1. Field of the Invention
The present invention relates to a multiplex conversion apparatus in a digital synchronous network, more particularly relates to a time slot assignment (TSA) circuit for setting channels in such a multiplex conversion apparatus.
In a digital synchronous network, it is possible to set channels in the time domain (interchange the positions of channels in the rows of time slots) by assignment of time slots at a digital multiplex level (for example, synchronous transport signal (STS)-12, STS-48, etc.) and as a result it is possible to realize a multiplex conversion apparatus. The present invention deals with such a TSA circuit, in particular a TSA circuit which can easily handle increases in the transmission rate and increases in the volume of transmission and operates with high efficiency and offers a high degree of freedom in combination of channel settings.
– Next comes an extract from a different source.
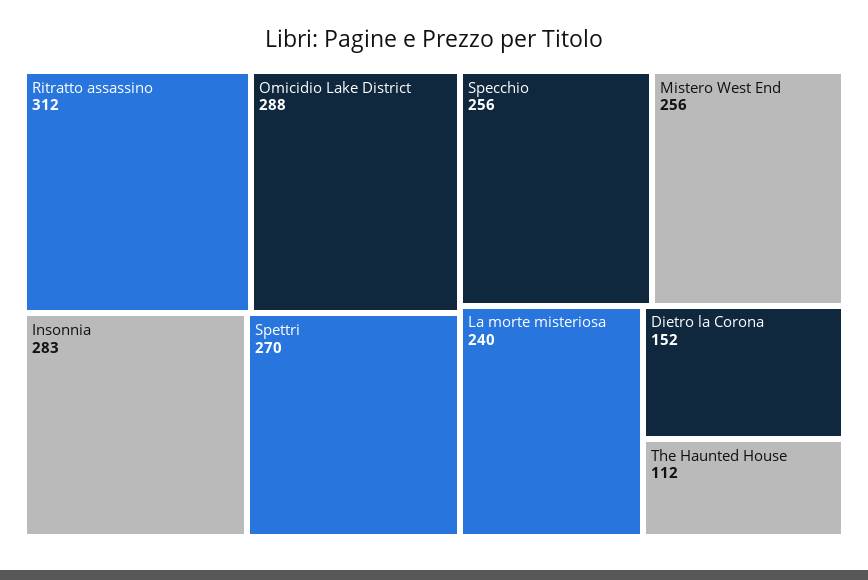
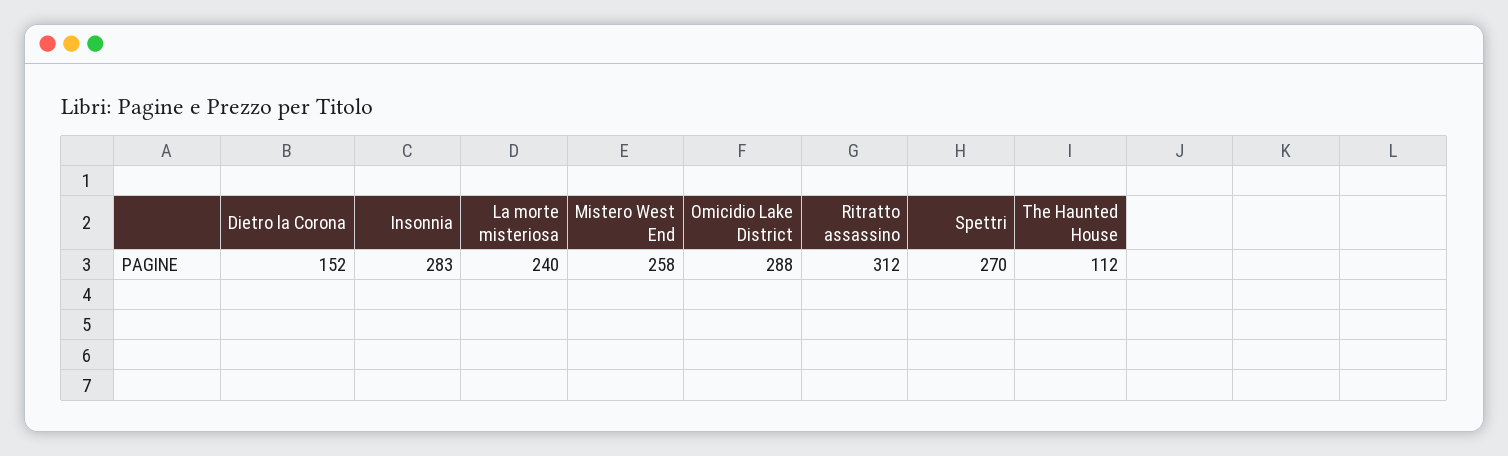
Specchio: 256 -> none
Mistero West End: 256 -> 258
2. Description of the Related Art
With the rate of transmission and the volume of communication both expected to increase in the future, a transmission system which is high in efficiency and which offers a high degree of freedom in combination of channel settings is being demanded. Along with the increase in the volume of communications, however, both the size of the circuit of course and also the number of channels have been increasing and as a result the number of combinations of channel settings has increased as well. If attempting to realize such combinations with the circuit of the related art, explained later, however, the number of nets becomes tremendous and the margin in timing becomes insufficient. Further, the layout on the chip becomes difficult. These and other difficulties can obstruct development.
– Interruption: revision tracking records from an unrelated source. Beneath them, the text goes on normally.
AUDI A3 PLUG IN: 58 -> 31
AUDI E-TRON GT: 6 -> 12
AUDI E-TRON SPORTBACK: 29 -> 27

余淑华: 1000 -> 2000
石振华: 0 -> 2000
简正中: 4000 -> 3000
While there have been remarkable advances made in the technology for integration of large size integrated circuits (LSIs) in recent years, there are still various limitations. These limitations are obstacles in realizing a TSA function in circuit design. More specifically, in the case of STS-48 (2.4 Gbps) level TSA (setting of channels), that is, STS-48 TSA, of the related art, it was sufficient to realize 2304 combinations of channels. As opposed to this, in the future with STS-192 TSA, it will be necessary to realize 36,864 combinations of channels. Consequently, the circuit would have to be 16 times the size of that for STS-48 TSA.
In addition to this increase in the size of the circuit, the rate of transmission (bit rate of signals to be processed) is also becoming higher, so naturally the power consumption is also increasing.
Consequently, if the conventional configuration of a TSA circuit comprised of only logic circuits is applied as it is to STS-192 TSA, there would be the problem of disadvantages in terms of the circuit size, power consumption, margin of timing, and degree of integration on the chip (number of nets) etc.
In view of this situation, as will be explained in detail later, the present invention first of all splits off and makes independent the TSA circuit. This split off independent TSA circuit is comprised of a working side TSA circuit and a protection side TSA circuit.
A look at these working side TSA circuit and protection side TSA circuit shows that in the conventional TSA circuit (2.4 Gbps), processing was performed in units of bytes and when the volume of transmission increases about 16 (=40/2.4)-fold, the above-mentioned number of combinations of channels would become a large 589,824. If using the conventional configuration of a TSA circuit as it is, simulation shows that the size of the circuit would increase 256-fold and that there would be the problem of an extreme difficulty in realizing the TSA circuit (40 Gbps) from the viewpoint of the margin layout etc.
The above TSA circuit (40 Gbps) is an independent working/protection type TSA circuit constituted by a mutually independent working side TSA circuit part and protection side TSA circuit part. That is, it is a TSA circuit in which TSA is neither performed from the working side to the protection side nor performed from the protection side to the working side.
Some users, however, may demand that TSA be also performed between the working side transmission data (40 Gbps) and the protection side transmission data (40 Gbps).
Such a mixed working/protection type TSA circuit would be an 80 (=40+40) Gbps TSA circuit. As explained above, the TSA circuit (2.4 Gbps) of the related art performs processing in byte units, so if the transmission volume increases as large as about 32 (=80/2.4)-fold, the number of combinations of channels would reach 2,359,296. Therefore if the conventional configuration of a TSA circuit is applied as it is, simulation shows that the circuit would increase in size 1024-fold and there would be the problem of realization of such a TSA circuit (80 Gbps) becoming substantially impossible from the viewpoint of the margin layout etc.
Accordingly, in consideration of the above problems, an object of the present invention is to provide a high speed and large capacity TSA circuit able to be realized by combination of a plurality of identical modular circuits without causing a tremendous increase in the size of the circuit.
To attain the above object, the present invention provides a TSA circuit which receives as input upper side incoming transmission data from a super high speed ring network and lower side incoming transmission data from a high speed ring network and outputs upper side outgoing transmission data to the super high speed ring network and lower side outgoing transmission data to the high speed ring network. The TSA circuit is provided with a TSA function block which has a time switch and a space switch to produce outgoing transmission data obtained by interchanging channels for the incoming transmission data in units of bits.
Due to this, a TSA circuit is realized which performs TSA processing on high speed and large volume incoming transmission data to interchange channels and output the resultant outgoing transmission data by a relatively small sized circuit configuration.